READ THE REVIEWS:

February 12, 2015

The zombies stomping all over pop culture these days will seem about as scary as Santa’s elves once you’ve met the dead souls inhabiting the sepulchral gloom of Robert Falls’s production of Eugene O’Neill’s The Iceman Cometh. The bloodletting and brain-eating in this case may be metaphoric, but make no mistake: None of the suffering men and women seeking comfort in the bottom of a bottle in Harry Hope’s saloon will emerge truly alive. Mr. Falls’s magisterial staging of O’Neill’s harrowing drama, one of his very greatest, floored me when I first saw it at the Goodman Theater almost three years ago. Once again, at the conclusion of this blistering production, currently at the Brooklyn Academy of Music, I had to scrape myself up from my seat, with my innards churning.

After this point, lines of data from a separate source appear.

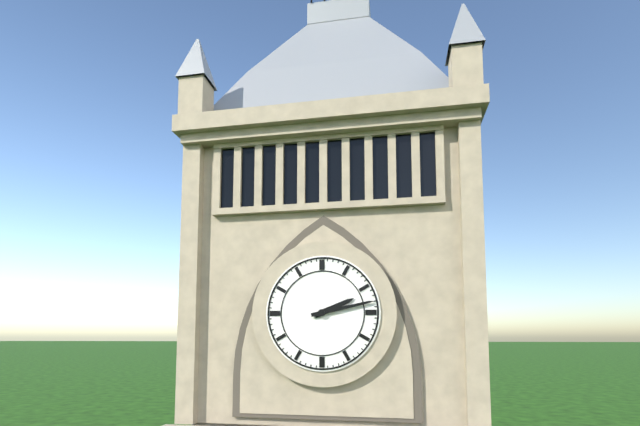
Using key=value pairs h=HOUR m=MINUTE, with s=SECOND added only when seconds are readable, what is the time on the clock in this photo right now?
h=2 m=13
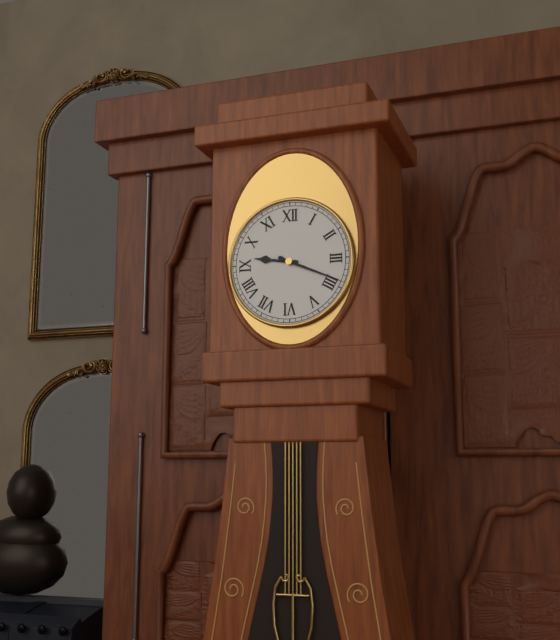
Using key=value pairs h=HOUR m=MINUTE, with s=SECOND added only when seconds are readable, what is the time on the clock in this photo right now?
h=9 m=19
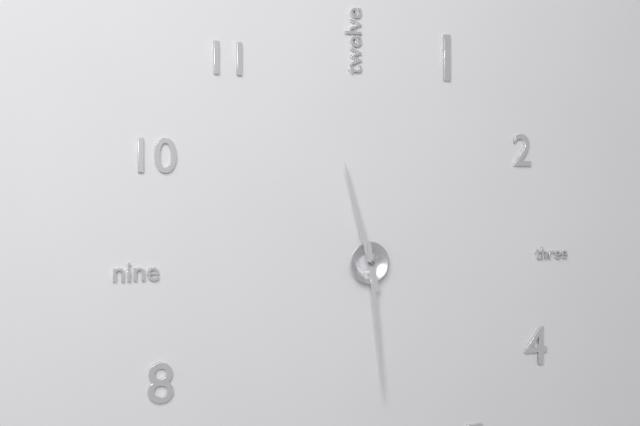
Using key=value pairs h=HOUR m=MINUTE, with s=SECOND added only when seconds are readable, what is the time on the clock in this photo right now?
h=11 m=29
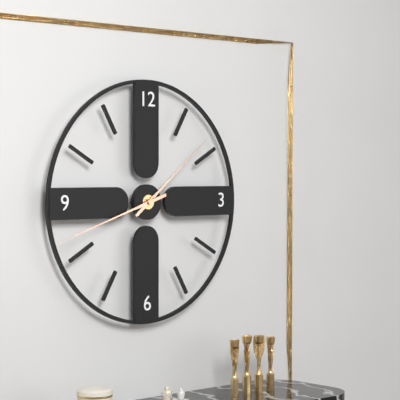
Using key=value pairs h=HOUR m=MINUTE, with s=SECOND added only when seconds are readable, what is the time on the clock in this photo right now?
h=1 m=42
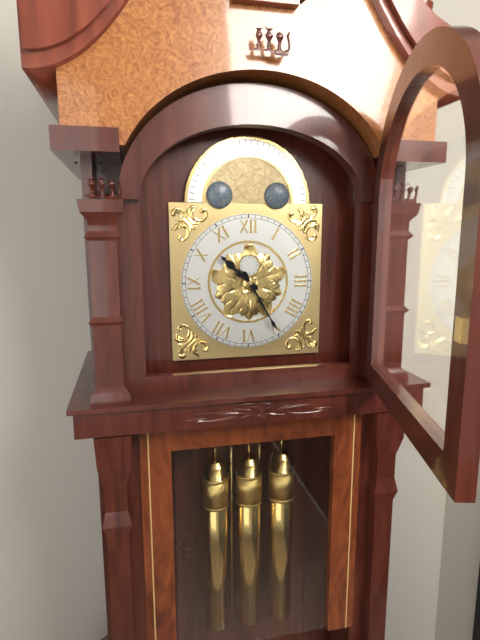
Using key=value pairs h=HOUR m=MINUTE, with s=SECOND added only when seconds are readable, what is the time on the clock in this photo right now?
h=10 m=25
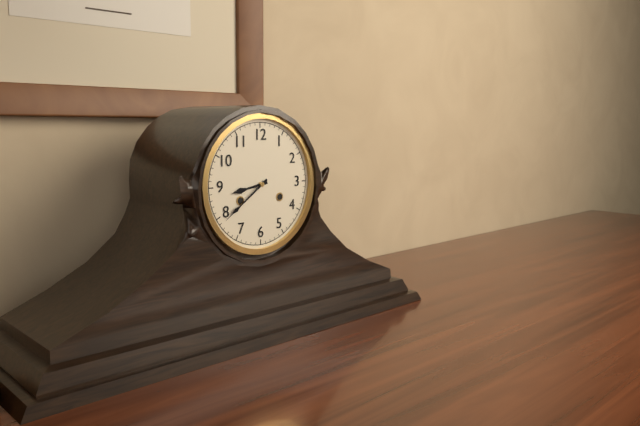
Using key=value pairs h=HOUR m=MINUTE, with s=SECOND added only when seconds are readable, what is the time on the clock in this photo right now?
h=8 m=39
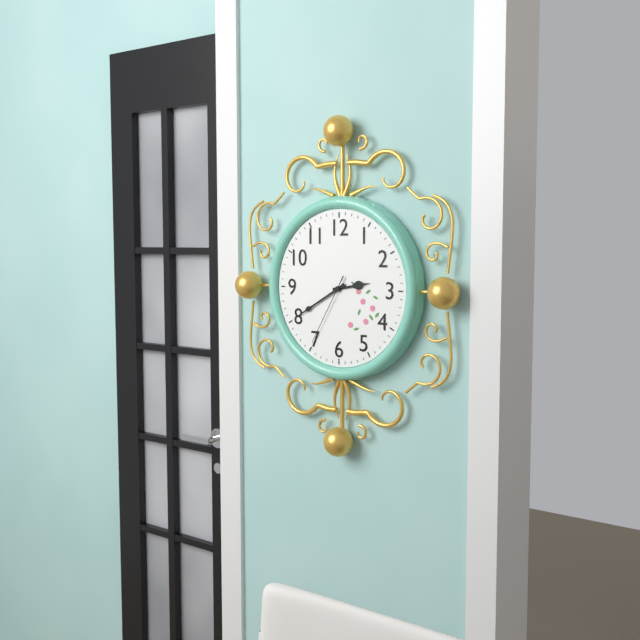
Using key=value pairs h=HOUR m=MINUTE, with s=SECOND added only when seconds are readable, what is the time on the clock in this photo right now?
h=2 m=40 s=35
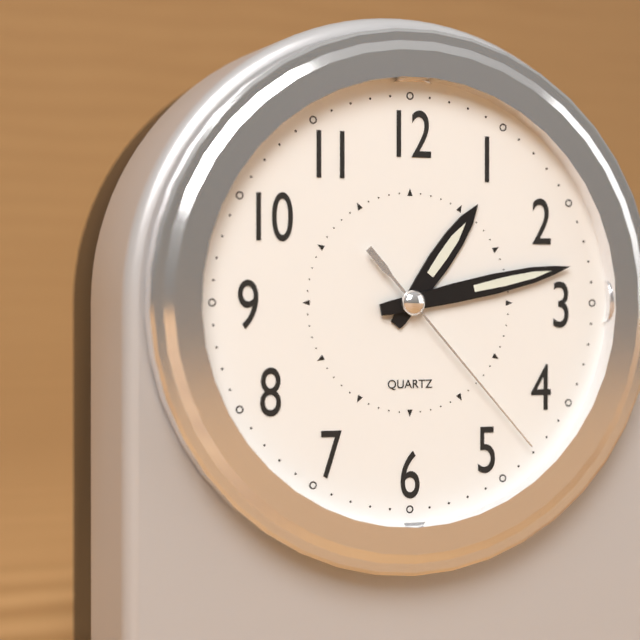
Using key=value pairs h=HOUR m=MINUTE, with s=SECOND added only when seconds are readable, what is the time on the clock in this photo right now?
h=1 m=13 s=23
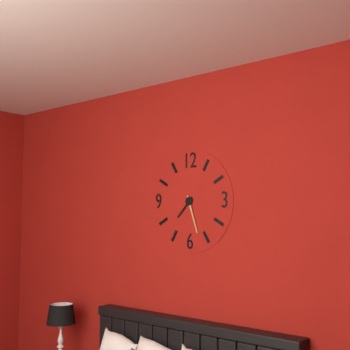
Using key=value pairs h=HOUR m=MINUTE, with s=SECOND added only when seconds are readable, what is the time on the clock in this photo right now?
h=7 m=27
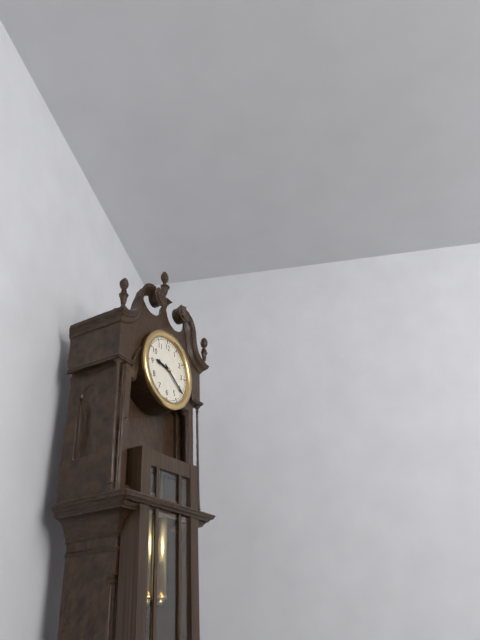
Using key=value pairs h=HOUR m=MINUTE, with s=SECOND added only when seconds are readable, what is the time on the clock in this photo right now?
h=9 m=21
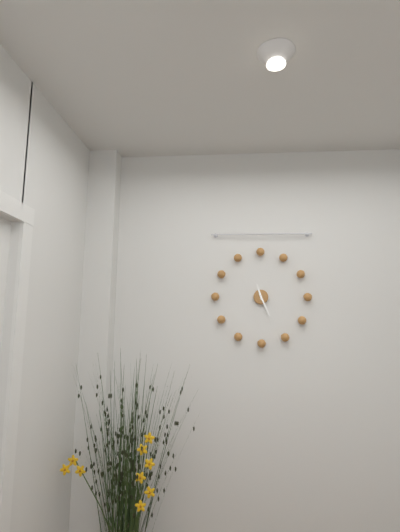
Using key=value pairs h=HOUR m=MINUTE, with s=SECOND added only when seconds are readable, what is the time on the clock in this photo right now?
h=11 m=26
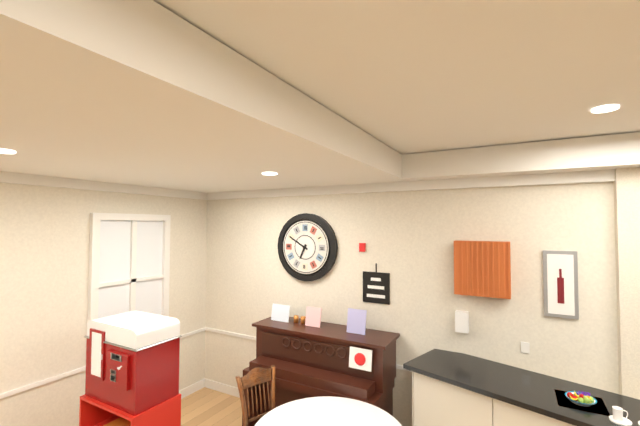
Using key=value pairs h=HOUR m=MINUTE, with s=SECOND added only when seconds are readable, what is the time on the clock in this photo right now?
h=6 m=50
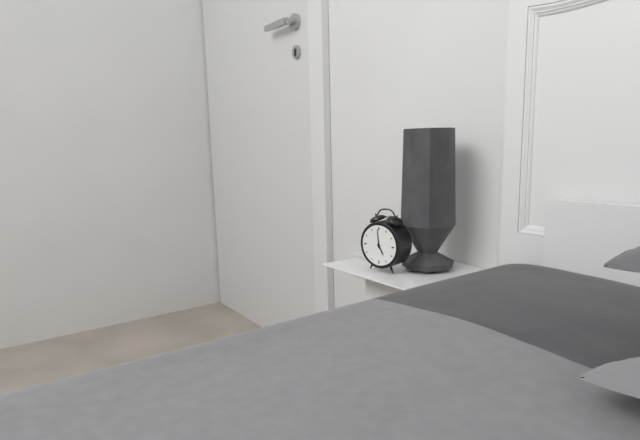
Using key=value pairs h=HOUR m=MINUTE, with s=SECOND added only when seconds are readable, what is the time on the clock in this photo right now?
h=4 m=59
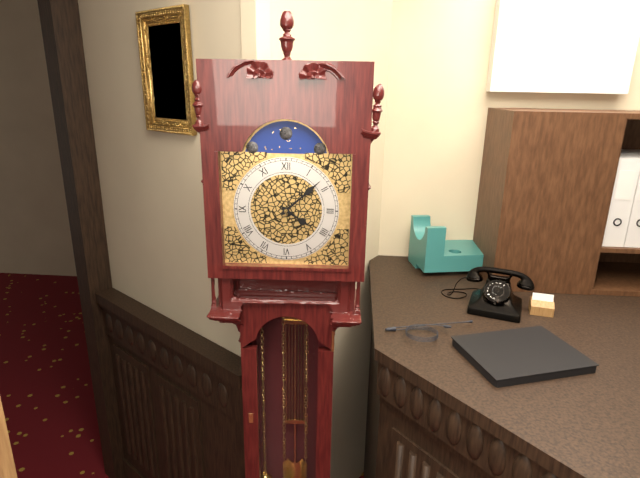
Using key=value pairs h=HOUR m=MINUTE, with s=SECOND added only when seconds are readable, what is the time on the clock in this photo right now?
h=4 m=8
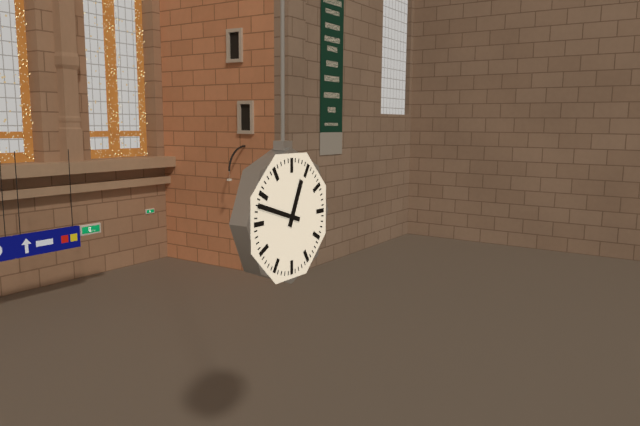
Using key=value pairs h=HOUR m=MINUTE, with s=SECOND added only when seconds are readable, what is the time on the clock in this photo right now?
h=12 m=48
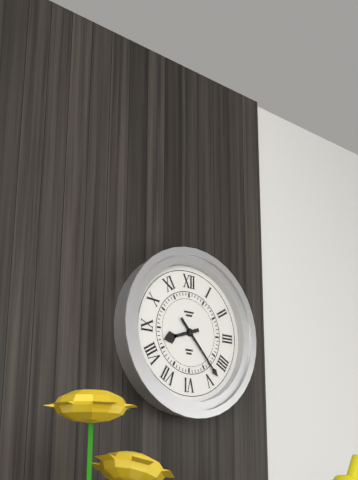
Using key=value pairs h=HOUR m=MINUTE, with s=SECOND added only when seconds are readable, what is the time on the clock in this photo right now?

As enacted by a cast that is not likely to be bettered this season — on Broadway or off — O’Neill’s symphonic ode to the lies we tell ourselves to survive sustains an enthralling dramatic intensity for pretty much all of its famously long running time, notwithstanding the undeniable longueurs and repetitions. (You could get mighty soused if you knocked back a shot every time the words “pipe dream” cropped up in the dialogue; this is not recommended.)